And the worst part was the noise.

Not real noise. Not my usual kids fighting, dogs barking, cows mooing, life-is-lifing kind of noise. That, I can handle.

Most days.

I mean the other kind.

The opinions. The what ifs. The imaginary comments from people who had not even seen it yet. The little voices that ask, is it enough? Is it too much? Is it too simple? Too different? Will people understand? Or will they just look at it and think, meh, another lehua design?

And somewhere in the middle of all that spiraling, I realized I was doing the exact opposite of what I have been telling my daughter to do.

Trust yourself.

Know who you are.

Stand in it.

But there I was, giving imaginary people, strangers on Instagram, and every possible opinion in the universe a place at my table.

Funny how life does that.

Makes you live the lesson before you can honestly give it away.

These months also forced me to accept something about myself.

I care what people think.

I care more than I would like to admit. And I know, I know. I am supposed to be all “let them” and “haters gonna hate” and “I do not care what anyone thinks.”

But that is not me.

I was not raised that way.

I was raised to give a shit, even when nobody is watching. To care about people. To respect people. To listen. To value what others have to say, even when it comes from a stranger. Even when it would be easier not to.

And honestly, I do not think that is a bad thing.

Maybe the world would look a little different if more people cared about people they did not know.

But there is a difference between caring and letting the noise carry you away from yourself.

This process taught me that.

And thank God I was not trying to finish it alone.

My hubby does this kind of thing in his sleep, which is both a blessing and, honestly, very irritating when you are the one spiraling over the way a leaf looks for three days.

He is so good at it that it makes me insecure sometimes.

He sees what I cannot see yet. He knows when something is off before I can explain why. He can move one tiny thing and suddenly the whole design breathes.

Meanwhile, here I am, having a full emotional breakdown because one flower is giving “wrong energy.”

He never let me give up.

He fought with me. Cried with me. Laughed at me. And yes, I said that correctly.

At me.

Not with me.

At me.

Because I am sure there were moments when he thought, this woman has officially lost it.
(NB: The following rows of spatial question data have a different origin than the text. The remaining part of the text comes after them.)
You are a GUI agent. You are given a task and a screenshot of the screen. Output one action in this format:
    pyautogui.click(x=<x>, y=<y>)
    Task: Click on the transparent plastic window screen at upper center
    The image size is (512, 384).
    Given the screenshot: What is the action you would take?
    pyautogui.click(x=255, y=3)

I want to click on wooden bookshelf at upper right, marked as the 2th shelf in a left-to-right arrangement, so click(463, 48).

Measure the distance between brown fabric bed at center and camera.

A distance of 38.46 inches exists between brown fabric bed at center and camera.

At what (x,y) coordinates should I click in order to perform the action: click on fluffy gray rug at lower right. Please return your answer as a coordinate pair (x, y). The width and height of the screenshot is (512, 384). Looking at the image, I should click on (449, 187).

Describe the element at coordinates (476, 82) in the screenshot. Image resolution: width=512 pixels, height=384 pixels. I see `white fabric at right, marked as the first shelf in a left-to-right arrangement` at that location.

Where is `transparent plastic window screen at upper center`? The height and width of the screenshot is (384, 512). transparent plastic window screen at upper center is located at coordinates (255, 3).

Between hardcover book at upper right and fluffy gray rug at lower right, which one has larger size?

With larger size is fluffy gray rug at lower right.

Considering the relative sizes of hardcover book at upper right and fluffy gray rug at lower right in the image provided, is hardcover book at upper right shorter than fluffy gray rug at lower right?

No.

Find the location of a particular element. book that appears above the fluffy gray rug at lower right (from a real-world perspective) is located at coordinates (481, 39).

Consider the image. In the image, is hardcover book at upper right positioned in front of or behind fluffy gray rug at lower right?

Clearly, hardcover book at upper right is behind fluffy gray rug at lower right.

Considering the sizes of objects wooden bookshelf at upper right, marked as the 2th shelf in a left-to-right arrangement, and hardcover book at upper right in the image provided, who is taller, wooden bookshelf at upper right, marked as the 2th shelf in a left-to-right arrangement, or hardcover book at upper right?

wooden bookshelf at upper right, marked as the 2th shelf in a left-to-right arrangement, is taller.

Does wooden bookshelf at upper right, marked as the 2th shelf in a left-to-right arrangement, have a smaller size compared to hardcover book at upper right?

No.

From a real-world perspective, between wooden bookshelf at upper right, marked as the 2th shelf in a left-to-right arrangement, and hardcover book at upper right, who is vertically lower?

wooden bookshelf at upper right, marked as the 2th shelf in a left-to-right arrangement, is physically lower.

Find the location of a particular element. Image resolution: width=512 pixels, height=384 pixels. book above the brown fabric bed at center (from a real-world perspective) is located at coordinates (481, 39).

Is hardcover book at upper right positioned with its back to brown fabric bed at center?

And he was probably right.

But he also understood, maybe better than I could explain at the time, that this mattered to me in a way that was bigger than fabric. Bigger than clothing. Bigger than making something pretty.

This was for our daughter.

This was me trying to put love, worry, fear, strength, and probably a little bit of insanity into what it feels like to be her mama.

And that, ladies and gentlemen, takes time.

When something comes from your heart, it cannot be rushed, despite my very best efforts to rush it, force it, overthink it, and emotionally negotiate with it at ungodly hours of the night.

You can try, but it will fight you.

It will make you start over. It will make you question yourself. It will make you sit with your own insecurity until you either let it win or learn how to stand up inside yourself again.

And that is what happened.

I stood.

Or maybe I crouched.

Either way, I was no longer lying flat on the floor dramatically declaring that I was done.

Progress is progress.

Not without crying. Definitely not without being dramatic. Absolutely not without making everyone around me wonder if we should all take a little walk outside.

But enough.

Enough to say, this is it.

Enough to stop asking everyone else to make me feel sure.

Enough to trust that the thing made from love will find the people it is meant for.

This was not easy.

But maybe it was not supposed to be.

The ʻŌhiʻa Lehua does not wait for perfect weather to bloom. It does not need easy ground. It grows through rock, through mist, through storm, through silence.

And maybe I had to learn the same thing.

To quiet the noise.

To care deeply without disappearing.

To listen but still keep my own voice.

To trust the bloom.

Because maybe, sometimes, the thing that almost takes you out is the thing that finally brings you back to yourself.